Folha de S. Paulo
Governo americano diz que risco de PIB menor
não vai parar revolução reacionária
Três das maiores companhias aéreas dos Estados
Unidos disseram que estão vendendo menos passagens. Os três principais
índices de Bolsas recuaram
para níveis de setembro de 2024. Podem ser níveis ainda altos, talvez
exagerados. Mas nas ações está parte gorda da poupança das famílias. Uma baixa
mais duradoura causa sensação de empobrecimento e, pois, redução do consumo.
Quase não há dia em que não se leia algum indicador indireto ou setorial de
que a
confiança do consumidor caiu e aparece menos em lojas e restaurantes;
de que as
encomendas das empresas estão menores. Não é de hoje que inadimplência e
endividamento estão em níveis suspeitos. Emprego e investimento recentemente
dependeram muito do gasto público, que agora em tese será cortado.

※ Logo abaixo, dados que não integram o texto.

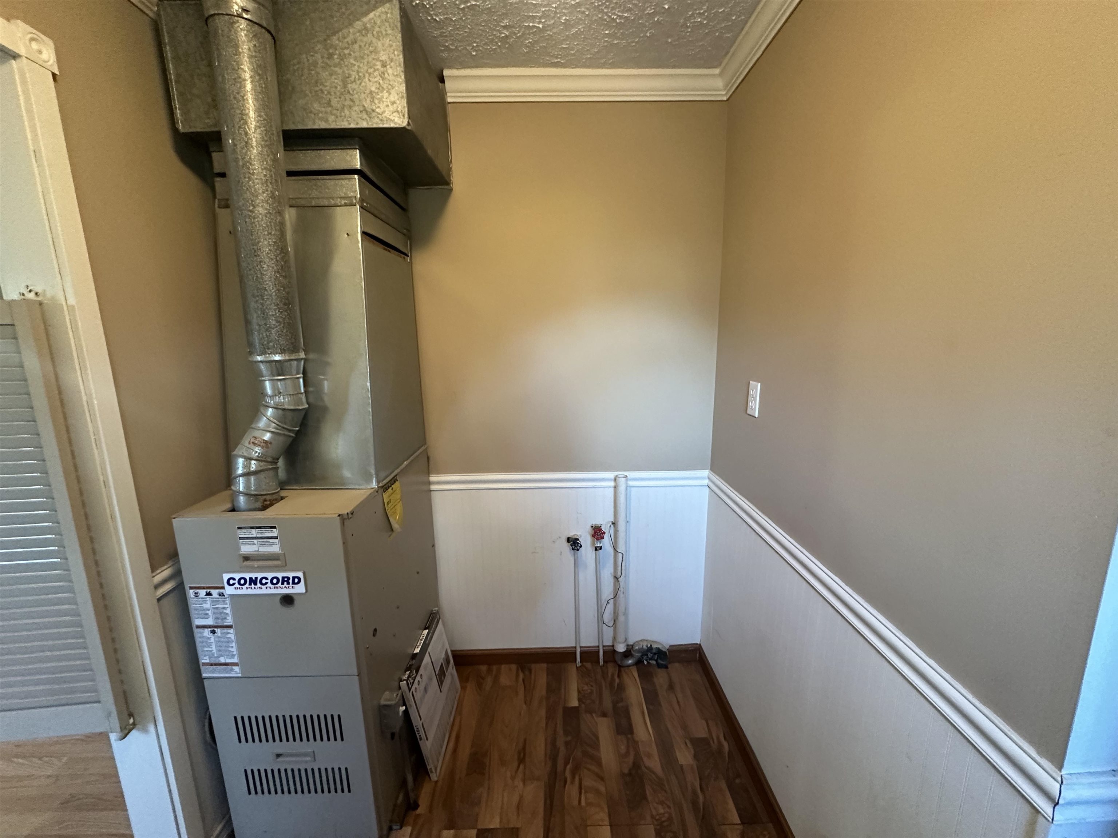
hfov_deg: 102.1
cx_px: 559
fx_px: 452
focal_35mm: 14
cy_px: 419
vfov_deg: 85.7
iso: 400
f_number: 2.2
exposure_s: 1/60
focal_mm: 2.22
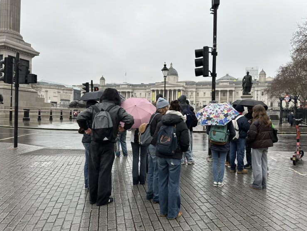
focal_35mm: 25
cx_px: 156
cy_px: 117
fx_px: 222
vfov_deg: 54.9
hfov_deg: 69.4
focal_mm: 6.86
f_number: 1.78
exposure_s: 1/498
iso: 80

Em um mundo que não vivesse sob o espectro de Donald Trump,
tais indícios não
causariam tanta apreensão. Jerome Powell, presidente do Fed, o Banco
Central dos EUA, não deu bola. Disse que esses indicadores antecedentes e
similares muitas vezes não indicam nada. Mas talvez Powell tenha apenas tentado
levar o mercado no gogó, evitando chancelar baixas de juros precoces.
Se é cedo para saber até do efeito dos impostos de importação de Trump
(quantos, onde, por quanto tempo, de qual tamanho), que dirá do resto da
política econômica. Nada se sabe de impostos, do que será feito dos enormes
déficits e dívida americanos, da independência do Fed, da confiança dos
credores externos na dívida pública, do que seria a grande desregulamentação.
Por ora, sabe-se apenas que o desmonte
estatal é desordenado, amador, conduzido por um oligarca autoritário e que
ajuda a derrubar consumo e confiança econômica (entre servidores,
universidades, outras instituições e empresas contratadas pelo governo).
O debate sobre o desaquecimento da economia americana é também uma discussão
sobre o risco de desordens maiores, conflitos econômicos e quem sabe guerras,
frias ou quentes. Uma economia em baixa ou sob risco de baixa maior vai fazer
com que Trump recue, por medo de perder eleições, ou se torne ainda mais
violento, dentro e fora dos Estados Unidos? Vide o que fez com a Ucrânia.
Joe Biden perdeu a eleição também por causa
da baixa recorde da confiança dos consumidores, diminuída fato de os salários
terem tido ganhos mínimos e tardios sobre a inflação recorde em quatro décadas.
É discussão quase banal sobre a influência de algum aspecto da economia sobre
resultados eleitorais.
No caso de Trump, o buraco fica mais para
baixo. Desta vez, variações
de preços, renda, emprego e Bolsas podem afetar um programa
reacionário de revolução institucional e cultural nos Estados Unidos e de
desmantelamento do que restava de ordem política e econômica no mundo.
Elon Musk vai
cumprir a promessa de despejar dinheiro em distritos eleitorais que podem
passar para democratas ou republicanos recalcitrantes? Trump tentaria medida
mais agressiva contra as instituições? Começaria guerra diversionista? Parece
exagero, mas ser realista hoje significa aceitar que alguém vai querer o
impossível.
A perda de ritmo da economia americana será tema de discussão inconclusiva pelo
menos até o final de abril, quando deve sair a primeira medida do PIB do
primeiro trimestre. Mas economia
será o menor dos problemas, nos EUA, pelo mundo e aqui também.